The Department of Mechanical Engineering – Engineering Mechanics Graduate Seminar; Thursday, Nov. 21, 2013 4:00 – 5:00 p.m. Room 112, ME-EM Bldg. Evandro Ficanha, Michigan Technological University

Title: Ankle impedance and ankle angles during step turn and straight walk: implications for the design of a steerable ankle-foot prosthetic robot

During locomotion, turning is a common and recurring event which is largely neglected in the current state-of-the-art ankle-foot prostheses, forcing amputees to use different steering mechanisms for turning, compared to non-amputees. A better understanding of the complexities surrounding lower limb prostheses will lead to increased health and well-being of amputees. The aim of this research is to develop a steerable ankle-foot prosthesis that mimics the human ankle mechanical properties. I will present the results of a series of experiments that were conducted to estimate the mechanical impedance of the human ankle when muscles were fully relaxed and co – contracting antagonistically. Also, the results of experiments on ankle rotations during different gait scenarios will be discussed to provide evidence that a multi -axis prosthesis may be needed to improve the mobility in amputees . The results of the aforementioned experiments were used for developing the control strategy of the ankle -foot prosthesis. A prototype ankle-foot prosthesis capable of controlling both dorsi/plantarflexion and inversion/eversion using a cable driven mechanism was developed and assessed as part of a feasibility study. The design is capable of reproducing the angles required for straight walk and step turn; generates 712N of lifting force in plantarflexion, and shows passive stiffness comparable to a non-load bearing human ankle impedance. To evaluate the performance of the ankle-foot prosthesis, a circular treadmill was developed to mimic human gait during steering. Preliminary results show that the device can appropriately simulate human gait with loading and unloading the ankle joint during the gait in circular paths.

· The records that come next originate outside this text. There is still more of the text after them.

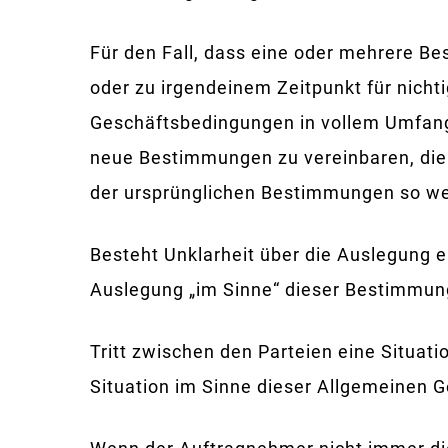
Für den Fall, dass eine oder mehrere B
oder zu irgendeinem Zeitpunkt für nicht
Geschäftsbedingungen in vollem Umfang
neue Bestimmungen zu vereinbaren, die
der ursprünglichen Bestimmungen so wei
Besteht Unklarheit über die Auslegung 
Auslegung „im Sinne“ dieser Bestimmun
Tritt zwischen den Parteien eine Situati
Situation im Sinne dieser Allgemeinen 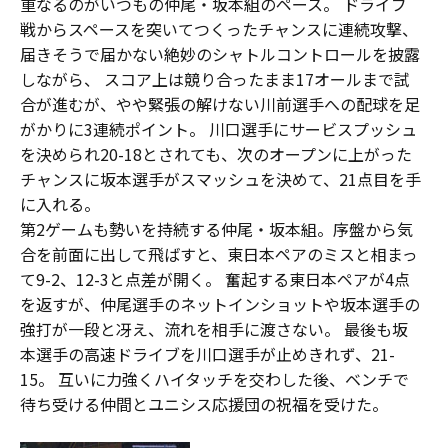
重なるのがいつもの仲尾・坂本組のペース。 ドライブ
戦からスペースを突いてつくったチャンスに連続攻撃、
届きそうで届かない絶妙のシャトルコントロールを披露
しながら、 スコア上は競り合ったまま17オールまで試
合が進むが、やや緊張の解けない川前選手への配球を足
がかりに3連続ポイント。 川口選手にサービスプッシュ
を決められ20-18とされても、次のオープンに上がった
チャンスに坂本選手がスマッシュを決めて、21点目を手
に入れる。
第2ゲームも勢いを持続する仲尾・坂本組。序盤から気
合を前面に出して飛ばすと、東日本ペアのミスと相まっ
て9-2、12-3と点差が開く。 奮起する東日本ペアが4点
を返すが、仲尾選手のネットインショットや坂本選手の
強打が一段と冴え、流れを相手に渡さない。 最後も坂
本選手の高速ドライブを川口選手が止めきれず、21-
15。 互いに力強くハイタッチを交わした後、ベンチで
待ち受ける仲間とユニシス応援団の祝福を受けた。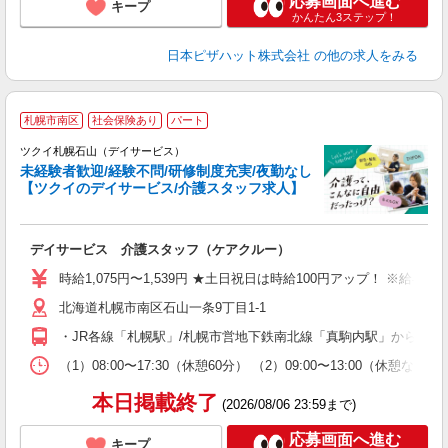
応募画面へ進む
キープ
かんたん3ステップ！
日本ピザハット株式会社
の他の求人をみる
札幌市南区
社会保険あり
パート
ツクイ札幌石山（デイサービス）
未経験者歓迎/経験不問/研修制度充実/夜勤なし
【ツクイのデイサービス/介護スタッフ求人】
各
デイサービス 介護スタッフ（ケアクルー）
入
り
時給1,075円〜1,539円 ★土日祝日は時給100円アップ！ ※給
リ
北海道札幌市南区石山一条9丁目1-1
ー
O
・JR各線「札幌駅」/札幌市営地下鉄南北線「真駒内駅」からじょ
な
（1）08:00〜17:30（休憩60分） （2）09:00〜13:00（
髪
本日掲載終了
(2026/08/06 23:59まで)
応募画面へ進む
キープ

In 2011 Evandro Ficanha completed his undergraduate degree as a mechanical engineer with a minor in Math at Michigan Tech. During his undergrad studies he worked at the Math Learning Center and did undergraduate research with different professors at the Mechanical Engineering Department. In his senior design project he helped to develop a hybrid electric bicycle to be used as an educational platform for teaching the technology concept in hybrid vehicles. Evandro received the “Outstanding Student Awards” for his senior design work. His current graduate research is focused on the development of powered ankle foot prosthetic robots capable of mimicking the mechanical properties of the human ankle. Also, he is a teaching assistant for Robotics and Mechatronics lab since 2012, where he has been continuously involved in reinvigorating the laboratory experiments and syllabus. In 2012, He received the “Outstanding Graduate Student Teaching Award” for his teachings efforts in the Robotics and Mechatronics lab.